Your task: Beginning with the line that holds "Distress Screening Response Tools (DSRT)" in the data below, give again every line through the one that holds "ideal winter superyacht base", exactly as written.
* * * * * * *
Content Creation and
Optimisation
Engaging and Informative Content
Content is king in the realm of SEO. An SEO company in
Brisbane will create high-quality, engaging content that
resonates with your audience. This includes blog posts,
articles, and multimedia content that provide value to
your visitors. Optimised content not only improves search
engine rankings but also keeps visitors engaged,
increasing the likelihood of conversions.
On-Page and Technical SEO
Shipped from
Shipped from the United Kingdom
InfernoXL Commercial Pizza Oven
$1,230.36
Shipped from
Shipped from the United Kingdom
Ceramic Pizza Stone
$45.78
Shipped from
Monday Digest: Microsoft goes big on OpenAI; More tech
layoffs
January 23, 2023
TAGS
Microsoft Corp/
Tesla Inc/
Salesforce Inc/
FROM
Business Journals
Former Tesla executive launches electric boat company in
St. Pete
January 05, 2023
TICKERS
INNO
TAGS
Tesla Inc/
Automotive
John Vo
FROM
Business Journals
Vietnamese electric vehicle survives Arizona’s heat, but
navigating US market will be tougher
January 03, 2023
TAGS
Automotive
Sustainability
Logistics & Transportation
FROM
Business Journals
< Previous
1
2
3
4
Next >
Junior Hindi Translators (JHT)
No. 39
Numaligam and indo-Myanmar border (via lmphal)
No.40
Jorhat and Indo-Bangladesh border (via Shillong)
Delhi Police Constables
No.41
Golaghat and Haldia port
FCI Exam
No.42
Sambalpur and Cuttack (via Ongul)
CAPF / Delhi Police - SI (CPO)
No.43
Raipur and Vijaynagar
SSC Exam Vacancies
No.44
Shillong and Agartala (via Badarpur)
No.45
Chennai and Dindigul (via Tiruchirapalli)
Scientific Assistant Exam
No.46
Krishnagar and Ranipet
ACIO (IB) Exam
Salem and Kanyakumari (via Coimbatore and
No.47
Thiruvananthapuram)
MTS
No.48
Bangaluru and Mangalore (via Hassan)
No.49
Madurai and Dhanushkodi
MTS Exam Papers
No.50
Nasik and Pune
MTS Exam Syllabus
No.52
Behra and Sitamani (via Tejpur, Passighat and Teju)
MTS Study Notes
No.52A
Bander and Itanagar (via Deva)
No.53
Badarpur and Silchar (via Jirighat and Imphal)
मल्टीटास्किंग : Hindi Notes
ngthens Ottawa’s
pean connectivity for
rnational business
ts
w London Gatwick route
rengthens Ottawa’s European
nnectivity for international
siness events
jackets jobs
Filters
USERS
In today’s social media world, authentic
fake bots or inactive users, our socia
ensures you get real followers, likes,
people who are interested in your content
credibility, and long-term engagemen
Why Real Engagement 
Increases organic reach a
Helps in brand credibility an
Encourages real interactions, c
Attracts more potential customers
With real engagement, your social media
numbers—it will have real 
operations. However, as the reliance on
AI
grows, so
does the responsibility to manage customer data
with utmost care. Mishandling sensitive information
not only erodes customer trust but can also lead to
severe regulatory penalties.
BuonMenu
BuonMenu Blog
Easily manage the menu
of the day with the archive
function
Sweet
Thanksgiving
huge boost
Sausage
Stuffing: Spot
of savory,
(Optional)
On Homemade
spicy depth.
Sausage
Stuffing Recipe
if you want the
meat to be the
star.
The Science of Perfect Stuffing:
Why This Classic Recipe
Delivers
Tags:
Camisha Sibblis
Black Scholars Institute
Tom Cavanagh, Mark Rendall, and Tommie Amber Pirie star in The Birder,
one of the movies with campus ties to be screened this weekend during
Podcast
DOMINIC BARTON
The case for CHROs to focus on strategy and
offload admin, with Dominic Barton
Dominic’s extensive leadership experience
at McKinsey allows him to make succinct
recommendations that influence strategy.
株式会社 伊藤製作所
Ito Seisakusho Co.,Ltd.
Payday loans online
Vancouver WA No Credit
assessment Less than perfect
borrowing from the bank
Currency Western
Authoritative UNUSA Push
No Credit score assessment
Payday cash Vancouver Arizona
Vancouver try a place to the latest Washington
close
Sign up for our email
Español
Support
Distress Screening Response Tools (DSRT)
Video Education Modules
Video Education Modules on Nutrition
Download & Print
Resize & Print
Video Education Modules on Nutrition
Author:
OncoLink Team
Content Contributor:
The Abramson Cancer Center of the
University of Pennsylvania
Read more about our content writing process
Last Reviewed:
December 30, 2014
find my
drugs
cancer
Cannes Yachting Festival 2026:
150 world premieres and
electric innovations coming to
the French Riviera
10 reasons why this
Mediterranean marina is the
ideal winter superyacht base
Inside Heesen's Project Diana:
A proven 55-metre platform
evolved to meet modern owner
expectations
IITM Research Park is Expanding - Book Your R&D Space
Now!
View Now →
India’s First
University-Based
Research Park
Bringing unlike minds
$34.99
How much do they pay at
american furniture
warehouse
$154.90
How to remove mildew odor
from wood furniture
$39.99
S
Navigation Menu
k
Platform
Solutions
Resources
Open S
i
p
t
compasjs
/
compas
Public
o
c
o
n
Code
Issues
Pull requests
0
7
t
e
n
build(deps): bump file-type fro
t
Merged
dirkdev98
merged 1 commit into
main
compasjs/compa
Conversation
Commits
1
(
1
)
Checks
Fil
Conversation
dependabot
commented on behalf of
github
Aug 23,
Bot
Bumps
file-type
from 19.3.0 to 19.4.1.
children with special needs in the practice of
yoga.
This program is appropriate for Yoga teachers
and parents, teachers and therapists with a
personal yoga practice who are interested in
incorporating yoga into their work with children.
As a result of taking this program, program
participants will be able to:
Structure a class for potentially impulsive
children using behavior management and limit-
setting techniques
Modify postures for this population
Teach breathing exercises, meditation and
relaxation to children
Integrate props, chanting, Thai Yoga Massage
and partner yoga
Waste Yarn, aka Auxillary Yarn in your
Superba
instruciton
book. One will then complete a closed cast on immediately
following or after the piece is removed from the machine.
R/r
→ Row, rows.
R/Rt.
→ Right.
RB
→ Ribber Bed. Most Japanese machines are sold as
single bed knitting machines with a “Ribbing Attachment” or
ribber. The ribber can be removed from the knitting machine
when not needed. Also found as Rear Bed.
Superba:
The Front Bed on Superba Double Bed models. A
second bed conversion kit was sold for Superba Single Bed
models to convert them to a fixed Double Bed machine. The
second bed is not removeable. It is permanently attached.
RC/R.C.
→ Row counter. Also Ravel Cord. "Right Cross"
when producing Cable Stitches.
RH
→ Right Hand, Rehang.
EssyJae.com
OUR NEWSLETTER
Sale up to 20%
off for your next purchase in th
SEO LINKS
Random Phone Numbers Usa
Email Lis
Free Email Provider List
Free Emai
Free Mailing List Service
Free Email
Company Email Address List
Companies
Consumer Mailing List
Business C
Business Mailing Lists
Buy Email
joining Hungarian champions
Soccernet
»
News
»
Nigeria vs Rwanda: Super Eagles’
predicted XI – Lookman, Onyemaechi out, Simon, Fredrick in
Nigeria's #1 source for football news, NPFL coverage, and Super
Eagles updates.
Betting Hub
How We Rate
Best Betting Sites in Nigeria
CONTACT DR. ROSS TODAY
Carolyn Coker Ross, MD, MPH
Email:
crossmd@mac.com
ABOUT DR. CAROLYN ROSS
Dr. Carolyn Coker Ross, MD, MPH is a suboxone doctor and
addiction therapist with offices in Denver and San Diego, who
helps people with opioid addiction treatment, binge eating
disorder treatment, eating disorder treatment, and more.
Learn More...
* * * * * * *
Reply:
Distress Screening Response Tools (DSRT)
Video Education Modules
Video Education Modules on Nutrition
Download & Print
Resize & Print
Video Education Modules on Nutrition
Author:
OncoLink Team
Content Contributor:
The Abramson Cancer Center of the
University of Pennsylvania
Read more about our content writing process
Last Reviewed:
December 30, 2014
find my
drugs
cancer
Cannes Yachting Festival 2026:
150 world premieres and
electric innovations coming to
the French Riviera
10 reasons why this
Mediterranean marina is the
ideal winter superyacht base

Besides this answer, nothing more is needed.